South East Queensland
17.2 River outflow from the region
Supporting information
The volumetric value for the line item at the end of the 2011–12 year was 3,631,308 ML.
This line item consists of the end-of-system flow from rivers into estuaries, inlets and the sea. The following table details the end-of-system flow estimates for the South East Queensland (SEQ) region.
Water resource plan (WRP) area | River |
Volume |
(ML) |
||
Gold Coast | Coomera River | 276,161 |
Currumbin Creek | 56,335 |
|
Tallebudgera Creek | 95,398 |
|
Nerang River | 160,870 |
|
Total Gold Coast WRP area | 588,764 |
|
Logan Basin | Logan River Basin | 933,637 |
Total Logan Basin WRP area | 933,637 |
|
Moreton | Brisbane River | 1,508,956 |
Caboolture River | 263,711 |
|
Pine River | 336,240 |
|
Pumicestone River | – |
|
Total Moreton WRP area | 2,108,907 |
|
Total SEQ region | 3,631,308 |
– = data not available
Quantification approach
Data source
Queensland Department of Natural Resources and Mines (DNRM): stream flow gauging station data. The Bureau of Meteorology (the Bureau): National Climate Centre (NCC) daily climate grids (rainfall, temperature and solar radiation); Australian Hydrological Geospatial Fabric (AHGF) waterbody feature class.Australian Water Resources Information System (AWRIS) water storage.
Provided by
DNRM and the Bureau.
Method
The runoff at the most downstream gauges were received from DNRM. The runoff downstream of the lowest gauges on the listed rivers was calculated using Australian Water Resources Assessment Landscape (AWRA-L) model version 2.0.0 (Van Dijk 2010) outputs. Daily AWRA-L runoff were produced based on daily gridded climate data that were available on a 0.050 (approximately 5 km) national grid. The catchments of the downstream river sections were defined using the Australian Hydrological Geospatial Fabric (AHGF) stream network. The average runoff depth from the landscape into the surface water was determined as the weighted mean of the relevant grid points within the catchment boundary. Points were weighted based upon the area they represented within the catchment boundary. Mean runoff depth was converted to a runoff volume by multiplying runoff depth by the catchment area of the relevant end point of the river (excluding reservoirs).

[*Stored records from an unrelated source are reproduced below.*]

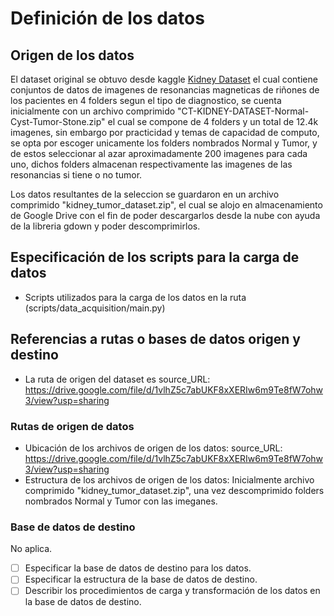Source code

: # Definición de los datos

## Origen de los datos


El dataset original se obtuvo desde kaggle [Kidney Dataset](https://www.kaggle.com/datasets/nazmul0087/ct-kidney-dataset-normal-cyst-tumor-and-stone) el cual contiene conjuntos de datos de imagenes de resonancias magneticas de riñones de los pacientes en 4 folders segun el tipo de diagnostico, se cuenta inicialmente con un archivo comprimido "CT-KIDNEY-DATASET-Normal-Cyst-Tumor-Stone.zip" el cual se compone de 4 folders y un total de 12.4k imagenes, sin embargo por practicidad y temas de capacidad de computo, se opta por escoger unicamente los folders nombrados Normal y Tumor, y de estos seleccionar al azar aproximadamente 200 imagenes para cada uno, dichos folders almacenan respectivamente las imagenes de las resonancias si tiene o no tumor.

Los datos resultantes de la seleccion se guardaron en un archivo comprimido "kidney_tumor_dataset.zip", el cual se alojo en almacenamiento de Google Drive con el fin de poder descargarlos desde la nube con ayuda de la libreria gdown y poder descomprimirlos.


## Especificación de los scripts para la carga de datos

- Scripts utilizados para la carga de los datos en la ruta (scripts/data_acquisition/main.py)

## Referencias a rutas o bases de datos origen y destino

- La ruta de origen del dataset es source_URL: https://drive.google.com/file/d/1vlhZ5c7abUKF8xXERIw6m9Te8fW7ohw3/view?usp=sharing

### Rutas de origen de datos

- Ubicación de los archivos de origen de los datos: source_URL: https://drive.google.com/file/d/1vlhZ5c7abUKF8xXERIw6m9Te8fW7ohw3/view?usp=sharing
- Estructura de los archivos de origen de los datos: Inicialmente archivo comprimido "kidney_tumor_dataset.zip", una vez descomprimido folders nombrados Normal y Tumor con las imeganes.

### Base de datos de destino

No aplica.

- [ ] Especificar la base de datos de destino para los datos.
- [ ] Especificar la estructura de la base de datos de destino.
- [ ] Describir los procedimientos de carga y transformación de los datos en la base de datos de destino.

To estimate outflow to the sea, the water balance equation was applied on the measured surface water volume at the upstream gauging station and estimated surface water volume at the near-sea outlet for the listed rivers, water diversion for the water treatment plant (WTP), wastewater disposal to the surface water within the catchment from the wastewater treatment plant (WWTP), change in storages, rainfall volume directly on to the storages and evaporation from the storages.
Assumptions, limitations, caveats and approximations
- It was assumed that the gauging station flow data are reliable and the water balance equations are valid. A comparison of alternative 'extrapolation' methods has not been undertaken.
- The runoff estimates were subject to the assumptions of the AWRA-L model detailed in Van Dijk (2010).
Uncertainty information
The uncertainty estimate was not quantified.